** BEGIN RECORDS FOR THE EXERCISE **
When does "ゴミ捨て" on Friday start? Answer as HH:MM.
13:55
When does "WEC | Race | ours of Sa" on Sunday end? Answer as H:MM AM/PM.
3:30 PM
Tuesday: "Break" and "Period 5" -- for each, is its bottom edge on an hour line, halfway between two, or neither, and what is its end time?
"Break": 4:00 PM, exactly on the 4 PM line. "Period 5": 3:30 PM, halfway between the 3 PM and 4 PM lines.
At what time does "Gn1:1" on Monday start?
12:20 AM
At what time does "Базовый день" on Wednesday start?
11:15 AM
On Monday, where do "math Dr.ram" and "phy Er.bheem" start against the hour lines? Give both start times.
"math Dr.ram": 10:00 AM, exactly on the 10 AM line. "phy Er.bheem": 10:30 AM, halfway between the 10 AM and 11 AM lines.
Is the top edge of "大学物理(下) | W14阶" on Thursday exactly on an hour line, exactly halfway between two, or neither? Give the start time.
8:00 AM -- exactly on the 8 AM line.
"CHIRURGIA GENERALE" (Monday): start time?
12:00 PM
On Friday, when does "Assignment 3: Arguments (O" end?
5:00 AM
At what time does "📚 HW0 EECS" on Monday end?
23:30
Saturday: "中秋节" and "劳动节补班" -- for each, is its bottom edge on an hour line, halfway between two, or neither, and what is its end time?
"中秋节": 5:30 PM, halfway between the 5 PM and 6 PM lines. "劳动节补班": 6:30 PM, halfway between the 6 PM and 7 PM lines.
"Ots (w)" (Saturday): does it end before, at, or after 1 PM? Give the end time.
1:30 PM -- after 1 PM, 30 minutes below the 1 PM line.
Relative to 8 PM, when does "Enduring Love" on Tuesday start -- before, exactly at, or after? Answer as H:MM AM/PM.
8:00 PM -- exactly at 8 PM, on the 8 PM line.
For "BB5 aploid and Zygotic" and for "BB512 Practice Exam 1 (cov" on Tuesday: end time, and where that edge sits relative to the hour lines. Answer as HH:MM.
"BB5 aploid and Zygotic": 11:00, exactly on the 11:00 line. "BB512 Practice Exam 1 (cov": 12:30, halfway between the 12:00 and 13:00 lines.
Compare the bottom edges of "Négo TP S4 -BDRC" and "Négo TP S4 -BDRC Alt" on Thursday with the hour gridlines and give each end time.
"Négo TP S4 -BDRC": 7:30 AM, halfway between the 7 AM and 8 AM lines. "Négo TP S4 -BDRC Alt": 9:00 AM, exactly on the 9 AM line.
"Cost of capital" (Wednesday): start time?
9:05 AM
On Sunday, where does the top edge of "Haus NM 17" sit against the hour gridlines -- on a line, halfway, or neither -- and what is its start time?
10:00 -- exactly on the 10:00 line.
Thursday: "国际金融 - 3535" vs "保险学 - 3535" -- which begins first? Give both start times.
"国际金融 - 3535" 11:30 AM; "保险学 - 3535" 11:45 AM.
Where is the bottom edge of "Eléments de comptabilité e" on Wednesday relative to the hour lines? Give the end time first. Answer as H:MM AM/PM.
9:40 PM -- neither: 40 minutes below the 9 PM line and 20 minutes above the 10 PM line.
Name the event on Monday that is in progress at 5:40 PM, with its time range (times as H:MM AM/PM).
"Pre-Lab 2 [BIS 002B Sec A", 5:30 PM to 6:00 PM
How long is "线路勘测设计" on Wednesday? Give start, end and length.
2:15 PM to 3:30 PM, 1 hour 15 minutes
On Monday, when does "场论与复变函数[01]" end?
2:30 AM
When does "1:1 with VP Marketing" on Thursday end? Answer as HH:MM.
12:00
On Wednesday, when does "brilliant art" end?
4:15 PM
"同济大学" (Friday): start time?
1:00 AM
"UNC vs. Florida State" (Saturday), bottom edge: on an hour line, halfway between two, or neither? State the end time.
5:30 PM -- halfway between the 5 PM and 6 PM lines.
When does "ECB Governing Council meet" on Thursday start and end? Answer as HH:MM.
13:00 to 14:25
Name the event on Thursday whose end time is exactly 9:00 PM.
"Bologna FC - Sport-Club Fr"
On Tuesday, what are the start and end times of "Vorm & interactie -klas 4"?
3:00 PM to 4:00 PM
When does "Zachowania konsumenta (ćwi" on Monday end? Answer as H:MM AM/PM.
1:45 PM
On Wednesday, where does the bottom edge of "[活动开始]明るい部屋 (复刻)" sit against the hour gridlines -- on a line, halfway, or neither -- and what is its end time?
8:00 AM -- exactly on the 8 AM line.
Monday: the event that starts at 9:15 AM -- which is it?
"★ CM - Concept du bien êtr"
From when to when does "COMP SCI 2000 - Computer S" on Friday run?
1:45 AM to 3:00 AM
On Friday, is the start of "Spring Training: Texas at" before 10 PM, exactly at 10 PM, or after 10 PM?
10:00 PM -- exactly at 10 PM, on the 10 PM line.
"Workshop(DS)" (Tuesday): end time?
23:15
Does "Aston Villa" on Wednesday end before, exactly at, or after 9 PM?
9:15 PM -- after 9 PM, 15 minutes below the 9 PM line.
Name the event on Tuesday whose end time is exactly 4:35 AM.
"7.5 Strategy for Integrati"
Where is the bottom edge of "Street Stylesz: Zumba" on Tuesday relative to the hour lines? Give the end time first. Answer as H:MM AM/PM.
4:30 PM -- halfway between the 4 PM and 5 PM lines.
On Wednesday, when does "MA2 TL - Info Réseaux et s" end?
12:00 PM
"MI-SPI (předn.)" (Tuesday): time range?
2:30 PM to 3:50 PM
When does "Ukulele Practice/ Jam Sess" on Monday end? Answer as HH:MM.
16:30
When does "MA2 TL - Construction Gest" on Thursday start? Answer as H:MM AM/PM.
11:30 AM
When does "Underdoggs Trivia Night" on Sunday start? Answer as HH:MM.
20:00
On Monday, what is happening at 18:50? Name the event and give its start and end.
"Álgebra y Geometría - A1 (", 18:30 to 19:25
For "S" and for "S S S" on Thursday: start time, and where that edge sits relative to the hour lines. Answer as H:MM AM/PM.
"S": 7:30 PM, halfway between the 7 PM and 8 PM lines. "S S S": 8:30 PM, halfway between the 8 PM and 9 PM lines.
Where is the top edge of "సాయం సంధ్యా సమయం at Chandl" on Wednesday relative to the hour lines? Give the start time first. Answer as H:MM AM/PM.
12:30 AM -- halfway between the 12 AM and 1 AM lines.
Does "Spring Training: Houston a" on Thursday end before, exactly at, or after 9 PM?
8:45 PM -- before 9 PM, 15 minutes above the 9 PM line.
** END RECORDS FOR THE EXERCISE **
■ **EXERCISE REQUIREMENTS**: Please copy all of the items above, reproducing each one character for character.

■ **RIGHT ANSWER**:
When does "ゴミ捨て" on Friday start? Answer as HH:MM.
13:55
When does "WEC | Race | ours of Sa" on Sunday end? Answer as H:MM AM/PM.
3:30 PM
Tuesday: "Break" and "Period 5" -- for each, is its bottom edge on an hour line, halfway between two, or neither, and what is its end time?
"Break": 4:00 PM, exactly on the 4 PM line. "Period 5": 3:30 PM, halfway between the 3 PM and 4 PM lines.
At what time does "Gn1:1" on Monday start?
12:20 AM
At what time does "Базовый день" on Wednesday start?
11:15 AM
On Monday, where do "math Dr.ram" and "phy Er.bheem" start against the hour lines? Give both start times.
"math Dr.ram": 10:00 AM, exactly on the 10 AM line. "phy Er.bheem": 10:30 AM, halfway between the 10 AM and 11 AM lines.
Is the top edge of "大学物理(下) | W14阶" on Thursday exactly on an hour line, exactly halfway between two, or neither? Give the start time.
8:00 AM -- exactly on the 8 AM line.
"CHIRURGIA GENERALE" (Monday): start time?
12:00 PM
On Friday, when does "Assignment 3: Arguments (O" end?
5:00 AM
At what time does "📚 HW0 EECS" on Monday end?
23:30
Saturday: "中秋节" and "劳动节补班" -- for each, is its bottom edge on an hour line, halfway between two, or neither, and what is its end time?
"中秋节": 5:30 PM, halfway between the 5 PM and 6 PM lines. "劳动节补班": 6:30 PM, halfway between the 6 PM and 7 PM lines.
"Ots (w)" (Saturday): does it end before, at, or after 1 PM? Give the end time.
1:30 PM -- after 1 PM, 30 minutes below the 1 PM line.
Relative to 8 PM, when does "Enduring Love" on Tuesday start -- before, exactly at, or after? Answer as H:MM AM/PM.
8:00 PM -- exactly at 8 PM, on the 8 PM line.
For "BB5 aploid and Zygotic" and for "BB512 Practice Exam 1 (cov" on Tuesday: end time, and where that edge sits relative to the hour lines. Answer as HH:MM.
"BB5 aploid and Zygotic": 11:00, exactly on the 11:00 line. "BB512 Practice Exam 1 (cov": 12:30, halfway between the 12:00 and 13:00 lines.
Compare the bottom edges of "Négo TP S4 -BDRC" and "Négo TP S4 -BDRC Alt" on Thursday with the hour gridlines and give each end time.
"Négo TP S4 -BDRC": 7:30 AM, halfway between the 7 AM and 8 AM lines. "Négo TP S4 -BDRC Alt": 9:00 AM, exactly on the 9 AM line.
"Cost of capital" (Wednesday): start time?
9:05 AM
On Sunday, where does the top edge of "Haus NM 17" sit against the hour gridlines -- on a line, halfway, or neither -- and what is its start time?
10:00 -- exactly on the 10:00 line.
Thursday: "国际金融 - 3535" vs "保险学 - 3535" -- which begins first? Give both start times.
"国际金融 - 3535" 11:30 AM; "保险学 - 3535" 11:45 AM.
Where is the bottom edge of "Eléments de comptabilité e" on Wednesday relative to the hour lines? Give the end time first. Answer as H:MM AM/PM.
9:40 PM -- neither: 40 minutes below the 9 PM line and 20 minutes above the 10 PM line.
Name the event on Monday that is in progress at 5:40 PM, with its time range (times as H:MM AM/PM).
"Pre-Lab 2 [BIS 002B Sec A", 5:30 PM to 6:00 PM
How long is "线路勘测设计" on Wednesday? Give start, end and length.
2:15 PM to 3:30 PM, 1 hour 15 minutes
On Monday, when does "场论与复变函数[01]" end?
2:30 AM
When does "1:1 with VP Marketing" on Thursday end? Answer as HH:MM.
12:00
On Wednesday, when does "brilliant art" end?
4:15 PM
"同济大学" (Friday): start time?
1:00 AM
"UNC vs. Florida State" (Saturday), bottom edge: on an hour line, halfway between two, or neither? State the end time.
5:30 PM -- halfway between the 5 PM and 6 PM lines.
When does "ECB Governing Council meet" on Thursday start and end? Answer as HH:MM.
13:00 to 14:25
Name the event on Thursday whose end time is exactly 9:00 PM.
"Bologna FC - Sport-Club Fr"
On Tuesday, what are the start and end times of "Vorm & interactie -klas 4"?
3:00 PM to 4:00 PM
When does "Zachowania konsumenta (ćwi" on Monday end? Answer as H:MM AM/PM.
1:45 PM
On Wednesday, where does the bottom edge of "[活动开始]明るい部屋 (复刻)" sit against the hour gridlines -- on a line, halfway, or neither -- and what is its end time?
8:00 AM -- exactly on the 8 AM line.
Monday: the event that starts at 9:15 AM -- which is it?
"★ CM - Concept du bien êtr"
From when to when does "COMP SCI 2000 - Computer S" on Friday run?
1:45 AM to 3:00 AM
On Friday, is the start of "Spring Training: Texas at" before 10 PM, exactly at 10 PM, or after 10 PM?
10:00 PM -- exactly at 10 PM, on the 10 PM line.
"Workshop(DS)" (Tuesday): end time?
23:15
Does "Aston Villa" on Wednesday end before, exactly at, or after 9 PM?
9:15 PM -- after 9 PM, 15 minutes below the 9 PM line.
Name the event on Tuesday whose end time is exactly 4:35 AM.
"7.5 Strategy for Integrati"
Where is the bottom edge of "Street Stylesz: Zumba" on Tuesday relative to the hour lines? Give the end time first. Answer as H:MM AM/PM.
4:30 PM -- halfway between the 4 PM and 5 PM lines.
On Wednesday, when does "MA2 TL - Info Réseaux et s" end?
12:00 PM
"MI-SPI (předn.)" (Tuesday): time range?
2:30 PM to 3:50 PM
When does "Ukulele Practice/ Jam Sess" on Monday end? Answer as HH:MM.
16:30
When does "MA2 TL - Construction Gest" on Thursday start? Answer as H:MM AM/PM.
11:30 AM
When does "Underdoggs Trivia Night" on Sunday start? Answer as HH:MM.
20:00
On Monday, what is happening at 18:50? Name the event and give its start and end.
"Álgebra y Geometría - A1 (", 18:30 to 19:25
For "S" and for "S S S" on Thursday: start time, and where that edge sits relative to the hour lines. Answer as H:MM AM/PM.
"S": 7:30 PM, halfway between the 7 PM and 8 PM lines. "S S S": 8:30 PM, halfway between the 8 PM and 9 PM lines.
Where is the top edge of "సాయం సంధ్యా సమయం at Chandl" on Wednesday relative to the hour lines? Give the start time first. Answer as H:MM AM/PM.
12:30 AM -- halfway between the 12 AM and 1 AM lines.
Does "Spring Training: Houston a" on Thursday end before, exactly at, or after 9 PM?
8:45 PM -- before 9 PM, 15 minutes above the 9 PM line.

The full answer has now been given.